§ **WORK REQUEST A**:
In the grilled recipe descriptions, which two ingredients help cut the heat of the tandoori skewers?
§ **WORK REQUEST B**:
Continue the grilled recipe descriptions past their last paragraph.

§ **SOURCE EXTRACT**:
Not only do rosemary and garlic have anti-tumor powers, but together, their flavors scream cozy comfort. Here they coat both sweet and new potatoes (leave those skins on for extra fiber!) before the spuds get thrown on the grill pan.
You may assume that tandoori-anything requires a huge clay oven, but this recipe proves that cooking with Indian flavors is easier than you think. These gluten-free skewers require just a few spices that are readily available at your grocery store; yogurt and chickpea flour helps cut the heat (plus adds protein and calcium).
Avocado and black beans give this quick grilled seafood salad a Southwestern flair (and so much fiber!), while tortilla chips add the crunch factor. Though using just 3 tablespoons of ranch helps keep things on the lighter side, you can also try making your own additive-free version of the creamy dressing.
Bok choy may not be a green you use often, but it should be. It’s full of calcium—and its cruciferous properties may even help fight breast cancer. Rather bland on its own, bok choy needs just a few minutes on the grill and a super-simple soy dressing to help it come alive—an edible example of “simplicity at its finest.”
Yup, grilled romaine is a thing—and for good reason: Lightly charring the leaves gives them a surprisingly addictive, smoky flavor. Walnuts, parmesan, and a light vinaigrette provide just enough fat to help you absorb romaine’s abundance of vitamin A.
Bring out the natural sugars in bananas by grilling them until they char to gooey perfection, then layer on a tart, protein-rich peanut butter and Greek yogurt mixture. Fruit, yogurt, and nut butter? It wouldn’t be a stretch to have this banana split for breakfast.
A deconstructed version of chocolate-covered fruit, these skewers are a no-brainer dessert. Assemble your favorites, from berries and chopped banana to pineapples and melons, then grill them to your liking before Jackson Pollock-ing them with melted white chocolate. Eating the rainbow was never so much fun!

§ **SUPPLIED MATERIAL**:
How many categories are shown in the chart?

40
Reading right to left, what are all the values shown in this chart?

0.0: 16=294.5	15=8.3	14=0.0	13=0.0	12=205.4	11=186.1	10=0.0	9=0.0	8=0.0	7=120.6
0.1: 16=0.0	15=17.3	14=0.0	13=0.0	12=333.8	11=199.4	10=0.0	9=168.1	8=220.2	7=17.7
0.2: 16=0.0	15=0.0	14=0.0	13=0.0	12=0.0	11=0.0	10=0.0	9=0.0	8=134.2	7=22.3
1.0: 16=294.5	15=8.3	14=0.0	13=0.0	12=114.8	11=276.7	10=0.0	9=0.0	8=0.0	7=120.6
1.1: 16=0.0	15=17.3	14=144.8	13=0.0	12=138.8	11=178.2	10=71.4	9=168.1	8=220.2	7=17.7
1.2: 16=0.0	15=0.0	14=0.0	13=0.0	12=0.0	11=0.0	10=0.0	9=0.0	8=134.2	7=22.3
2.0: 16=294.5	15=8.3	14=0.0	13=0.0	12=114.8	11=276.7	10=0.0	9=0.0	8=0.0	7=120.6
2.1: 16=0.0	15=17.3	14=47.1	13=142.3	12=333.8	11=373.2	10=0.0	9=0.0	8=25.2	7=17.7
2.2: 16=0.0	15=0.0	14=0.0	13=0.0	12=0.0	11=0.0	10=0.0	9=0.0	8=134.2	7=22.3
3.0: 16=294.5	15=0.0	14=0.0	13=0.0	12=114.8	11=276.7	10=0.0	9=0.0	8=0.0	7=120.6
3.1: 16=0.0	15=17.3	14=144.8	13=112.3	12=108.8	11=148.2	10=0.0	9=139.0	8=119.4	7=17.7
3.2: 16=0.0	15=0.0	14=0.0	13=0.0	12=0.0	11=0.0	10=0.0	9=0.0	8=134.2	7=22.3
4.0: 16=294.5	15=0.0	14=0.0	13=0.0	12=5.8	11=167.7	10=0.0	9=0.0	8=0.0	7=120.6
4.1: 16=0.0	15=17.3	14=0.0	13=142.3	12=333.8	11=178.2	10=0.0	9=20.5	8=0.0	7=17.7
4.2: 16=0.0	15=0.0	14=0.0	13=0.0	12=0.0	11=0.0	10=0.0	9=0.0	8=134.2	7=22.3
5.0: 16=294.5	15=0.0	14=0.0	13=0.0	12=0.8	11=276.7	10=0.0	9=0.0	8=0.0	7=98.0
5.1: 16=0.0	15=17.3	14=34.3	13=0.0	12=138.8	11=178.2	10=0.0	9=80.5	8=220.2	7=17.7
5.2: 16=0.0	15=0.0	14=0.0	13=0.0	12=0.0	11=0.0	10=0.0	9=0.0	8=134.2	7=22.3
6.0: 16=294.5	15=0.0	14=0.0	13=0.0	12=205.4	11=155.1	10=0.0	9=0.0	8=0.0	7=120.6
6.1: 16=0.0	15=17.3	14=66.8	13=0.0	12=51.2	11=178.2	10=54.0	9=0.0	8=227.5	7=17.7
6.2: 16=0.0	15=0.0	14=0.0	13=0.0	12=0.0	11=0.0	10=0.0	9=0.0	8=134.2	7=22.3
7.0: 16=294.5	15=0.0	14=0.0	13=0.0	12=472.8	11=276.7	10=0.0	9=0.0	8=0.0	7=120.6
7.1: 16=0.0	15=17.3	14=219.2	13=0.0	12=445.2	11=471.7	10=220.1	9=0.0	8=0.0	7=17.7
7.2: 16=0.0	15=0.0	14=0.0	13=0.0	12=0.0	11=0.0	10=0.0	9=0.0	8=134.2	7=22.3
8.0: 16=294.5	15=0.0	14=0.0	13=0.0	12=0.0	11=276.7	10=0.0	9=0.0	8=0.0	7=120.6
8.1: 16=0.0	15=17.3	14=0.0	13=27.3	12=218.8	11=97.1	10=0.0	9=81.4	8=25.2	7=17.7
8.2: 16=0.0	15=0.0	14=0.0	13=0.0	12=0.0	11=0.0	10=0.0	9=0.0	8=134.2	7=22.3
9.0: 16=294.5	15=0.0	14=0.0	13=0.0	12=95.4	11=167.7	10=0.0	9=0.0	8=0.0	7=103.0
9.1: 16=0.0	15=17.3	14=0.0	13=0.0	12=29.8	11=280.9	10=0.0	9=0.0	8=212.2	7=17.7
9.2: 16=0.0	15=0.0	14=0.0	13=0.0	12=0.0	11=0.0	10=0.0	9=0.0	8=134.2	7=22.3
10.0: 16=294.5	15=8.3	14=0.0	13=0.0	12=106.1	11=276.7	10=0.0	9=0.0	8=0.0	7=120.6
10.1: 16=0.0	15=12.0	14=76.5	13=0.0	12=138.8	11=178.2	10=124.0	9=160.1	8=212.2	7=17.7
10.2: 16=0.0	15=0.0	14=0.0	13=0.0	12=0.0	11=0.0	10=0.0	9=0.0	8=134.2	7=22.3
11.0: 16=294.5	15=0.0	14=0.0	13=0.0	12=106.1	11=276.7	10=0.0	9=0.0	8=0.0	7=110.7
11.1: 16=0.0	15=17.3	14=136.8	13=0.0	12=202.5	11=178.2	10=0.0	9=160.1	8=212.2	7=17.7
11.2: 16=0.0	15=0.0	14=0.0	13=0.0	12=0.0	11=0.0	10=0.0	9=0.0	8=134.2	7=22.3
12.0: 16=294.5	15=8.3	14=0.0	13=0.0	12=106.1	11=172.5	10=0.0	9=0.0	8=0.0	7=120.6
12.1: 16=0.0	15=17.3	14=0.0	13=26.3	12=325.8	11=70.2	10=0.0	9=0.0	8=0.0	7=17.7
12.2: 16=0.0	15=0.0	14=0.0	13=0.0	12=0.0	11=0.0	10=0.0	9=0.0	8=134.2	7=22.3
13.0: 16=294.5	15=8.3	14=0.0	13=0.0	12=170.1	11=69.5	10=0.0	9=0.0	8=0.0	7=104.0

§ **TASK RESULT A**:
Yogurt and chickpea flour.

§ **TASK RESULT B**:
In this take on the classic cheese and fruit platter, seared mango chunks are spooned onto lightly grilled baguette slices smeared with goat cheese. Chopped basil on top lends a fresh flavor contrast, while adding a small but welcome dose of antioxidants.
Once you’re comfortable grilling fruit, the options are endless. Here pears get the grill-pan treatment, glazed with coconut oil (for better digestion) and honey, then topped with a generous sprinkle of cholesterol-lowering pecans for a vegan topping that resembles a crumb.
Store-bought mini tart shells are filled with a lower-fat, citrusy yogurt base (go with Greek for maximum texture and protein benefits!) rather than custard or cream. Topped with grilled, carotene-rich nectarine slices, they’re almost too cute to eat.
No obscure, only-available-at-specialty-store ingredients here. Breast cancer-battling peaches replace the more conventional apple, while a cinnamon-spiced, streusel-like topping gets more of its fats from heart-protecting walnuts than butter. And don’t forget the ice cream.
Grill = cookout = s’mores. Are we right, or are we right? This version is extra-special because a) the indoor grill method means you can enjoy it any time of year and b) the addition of banana adds protein-building potassium—not to mention even more gooey goodness. In fact, if you’re willing to really eschew convention (and added sugar), we’d recommend skipping the marshmallow altogether and just letting the banana take the spotlight.